Items listed in a dataset:
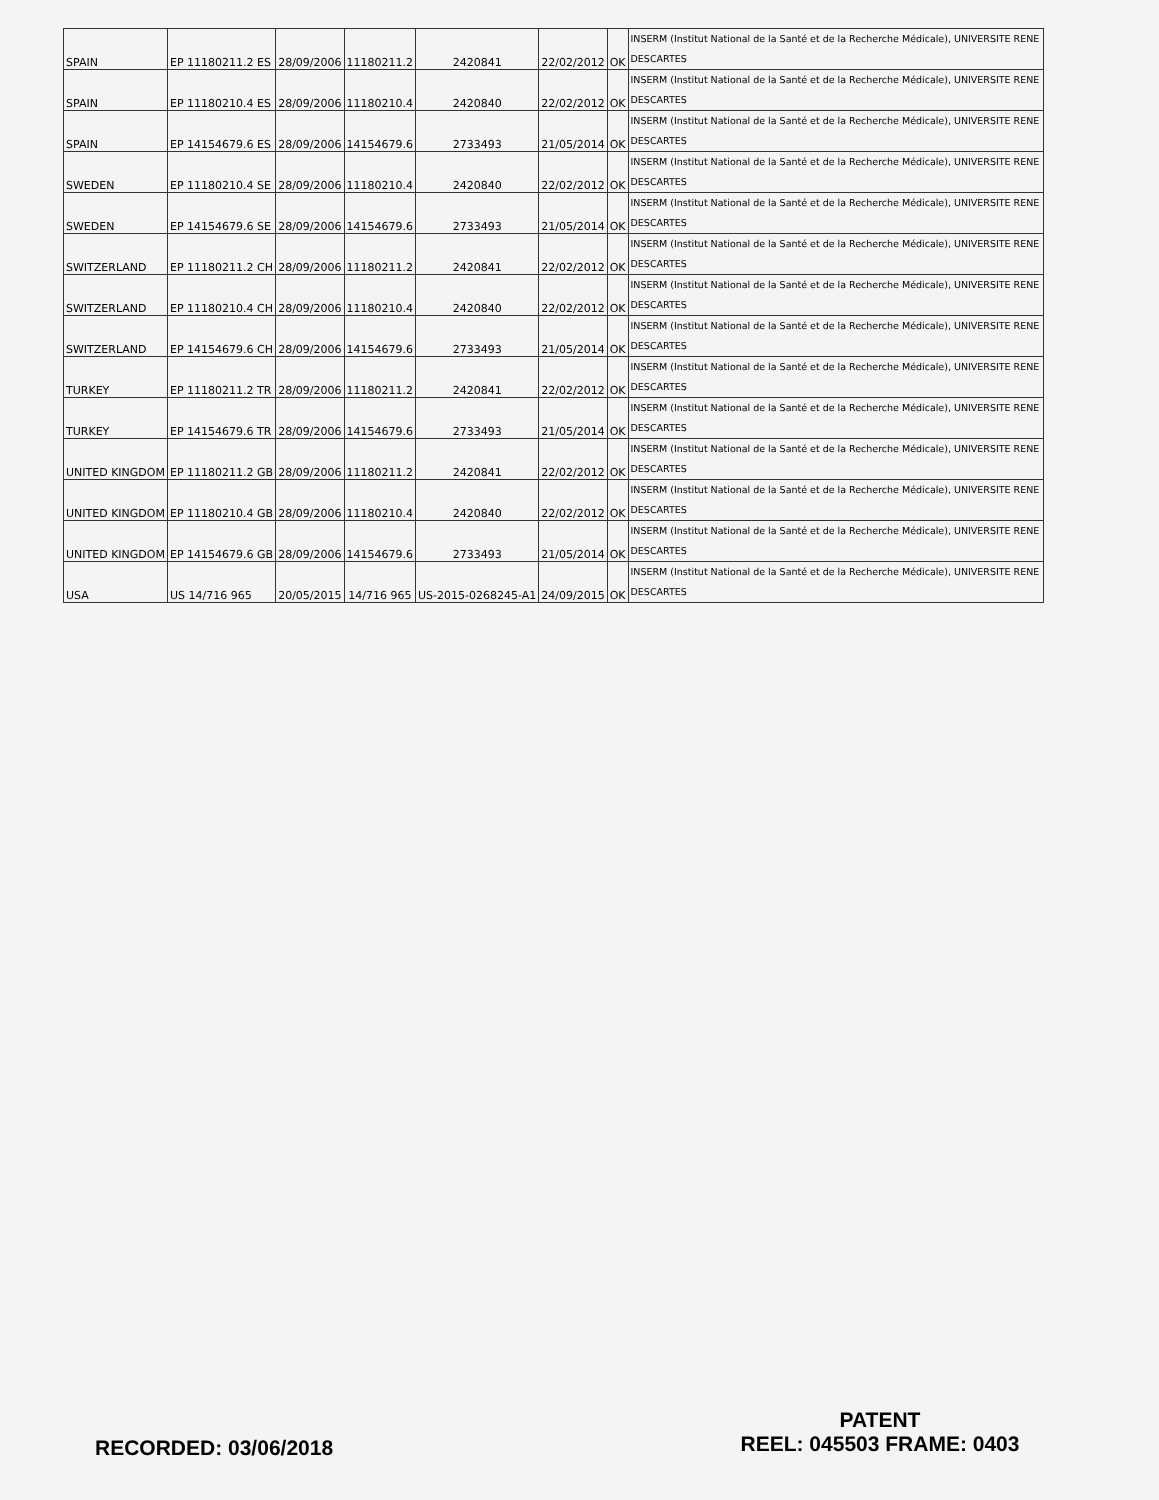| SPAIN | EP 11180211.2 ES | 28/09/2006 | 11180211.2 | 2420841 | 22/02/2012 | OK | INSERM (Institut National de la Santé et de la Recherche Médicale), UNIVERSITE RENE DESCARTES |
| SPAIN | EP 11180210.4 ES | 28/09/2006 | 11180210.4 | 2420840 | 22/02/2012 | OK | INSERM (Institut National de la Santé et de la Recherche Médicale), UNIVERSITE RENE DESCARTES |
| SPAIN | EP 14154679.6 ES | 28/09/2006 | 14154679.6 | 2733493 | 21/05/2014 | OK | INSERM (Institut National de la Santé et de la Recherche Médicale), UNIVERSITE RENE DESCARTES |
| SWEDEN | EP 11180210.4 SE | 28/09/2006 | 11180210.4 | 2420840 | 22/02/2012 | OK | INSERM (Institut National de la Santé et de la Recherche Médicale), UNIVERSITE RENE DESCARTES |
| SWEDEN | EP 14154679.6 SE | 28/09/2006 | 14154679.6 | 2733493 | 21/05/2014 | OK | INSERM (Institut National de la Santé et de la Recherche Médicale), UNIVERSITE RENE DESCARTES |
| SWITZERLAND | EP 11180211.2 CH | 28/09/2006 | 11180211.2 | 2420841 | 22/02/2012 | OK | INSERM (Institut National de la Santé et de la Recherche Médicale), UNIVERSITE RENE DESCARTES |
| SWITZERLAND | EP 11180210.4 CH | 28/09/2006 | 11180210.4 | 2420840 | 22/02/2012 | OK | INSERM (Institut National de la Santé et de la Recherche Médicale), UNIVERSITE RENE DESCARTES |
| SWITZERLAND | EP 14154679.6 CH | 28/09/2006 | 14154679.6 | 2733493 | 21/05/2014 | OK | INSERM (Institut National de la Santé et de la Recherche Médicale), UNIVERSITE RENE DESCARTES |
| TURKEY | EP 11180211.2 TR | 28/09/2006 | 11180211.2 | 2420841 | 22/02/2012 | OK | INSERM (Institut National de la Santé et de la Recherche Médicale), UNIVERSITE RENE DESCARTES |
| TURKEY | EP 14154679.6 TR | 28/09/2006 | 14154679.6 | 2733493 | 21/05/2014 | OK | INSERM (Institut National de la Santé et de la Recherche Médicale), UNIVERSITE RENE DESCARTES |
| UNITED KINGDOM | EP 11180211.2 GB | 28/09/2006 | 11180211.2 | 2420841 | 22/02/2012 | OK | INSERM (Institut National de la Santé et de la Recherche Médicale), UNIVERSITE RENE DESCARTES |
| UNITED KINGDOM | EP 11180210.4 GB | 28/09/2006 | 11180210.4 | 2420840 | 22/02/2012 | OK | INSERM (Institut National de la Santé et de la Recherche Médicale), UNIVERSITE RENE DESCARTES |
| UNITED KINGDOM | EP 14154679.6 GB | 28/09/2006 | 14154679.6 | 2733493 | 21/05/2014 | OK | INSERM (Institut National de la Santé et de la Recherche Médicale), UNIVERSITE RENE DESCARTES |
| USA | US 14/716 965 | 20/05/2015 | 14/716 965 | US-2015-0268245-A1 | 24/09/2015 | OK | INSERM (Institut National de la Santé et de la Recherche Médicale), UNIVERSITE RENE DESCARTES |
RECORDED: 03/06/2018
PATENT
REEL: 045503 FRAME: 0403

About this exercise:
Set down the records in full and exactly. Do not carry over any image.

Solved problem:
| SPAIN | EP 11180211.2 ES | 28/09/2006 | 11180211.2 | 2420841 | 22/02/2012 | OK | INSERM (Institut National de la Santé et de la Recherche Médicale), UNIVERSITE RENE DESCARTES |
| SPAIN | EP 11180210.4 ES | 28/09/2006 | 11180210.4 | 2420840 | 22/02/2012 | OK | INSERM (Institut National de la Santé et de la Recherche Médicale), UNIVERSITE RENE DESCARTES |
| SPAIN | EP 14154679.6 ES | 28/09/2006 | 14154679.6 | 2733493 | 21/05/2014 | OK | INSERM (Institut National de la Santé et de la Recherche Médicale), UNIVERSITE RENE DESCARTES |
| SWEDEN | EP 11180210.4 SE | 28/09/2006 | 11180210.4 | 2420840 | 22/02/2012 | OK | INSERM (Institut National de la Santé et de la Recherche Médicale), UNIVERSITE RENE DESCARTES |
| SWEDEN | EP 14154679.6 SE | 28/09/2006 | 14154679.6 | 2733493 | 21/05/2014 | OK | INSERM (Institut National de la Santé et de la Recherche Médicale), UNIVERSITE RENE DESCARTES |
| SWITZERLAND | EP 11180211.2 CH | 28/09/2006 | 11180211.2 | 2420841 | 22/02/2012 | OK | INSERM (Institut National de la Santé et de la Recherche Médicale), UNIVERSITE RENE DESCARTES |
| SWITZERLAND | EP 11180210.4 CH | 28/09/2006 | 11180210.4 | 2420840 | 22/02/2012 | OK | INSERM (Institut National de la Santé et de la Recherche Médicale), UNIVERSITE RENE DESCARTES |
| SWITZERLAND | EP 14154679.6 CH | 28/09/2006 | 14154679.6 | 2733493 | 21/05/2014 | OK | INSERM (Institut National de la Santé et de la Recherche Médicale), UNIVERSITE RENE DESCARTES |
| TURKEY | EP 11180211.2 TR | 28/09/2006 | 11180211.2 | 2420841 | 22/02/2012 | OK | INSERM (Institut National de la Santé et de la Recherche Médicale), UNIVERSITE RENE DESCARTES |
| TURKEY | EP 14154679.6 TR | 28/09/2006 | 14154679.6 | 2733493 | 21/05/2014 | OK | INSERM (Institut National de la Santé et de la Recherche Médicale), UNIVERSITE RENE DESCARTES |
| UNITED KINGDOM | EP 11180211.2 GB | 28/09/2006 | 11180211.2 | 2420841 | 22/02/2012 | OK | INSERM (Institut National de la Santé et de la Recherche Médicale), UNIVERSITE RENE DESCARTES |
| UNITED KINGDOM | EP 11180210.4 GB | 28/09/2006 | 11180210.4 | 2420840 | 22/02/2012 | OK | INSERM (Institut National de la Santé et de la Recherche Médicale), UNIVERSITE RENE DESCARTES |
| UNITED KINGDOM | EP 14154679.6 GB | 28/09/2006 | 14154679.6 | 2733493 | 21/05/2014 | OK | INSERM (Institut National de la Santé et de la Recherche Médicale), UNIVERSITE RENE DESCARTES |
| USA | US 14/716 965 | 20/05/2015 | 14/716 965 | US-2015-0268245-A1 | 24/09/2015 | OK | INSERM (Institut National de la Santé et de la Recherche Médicale), UNIVERSITE RENE DESCARTES |
RECORDED: 03/06/2018
PATENT
REEL: 045503 FRAME: 0403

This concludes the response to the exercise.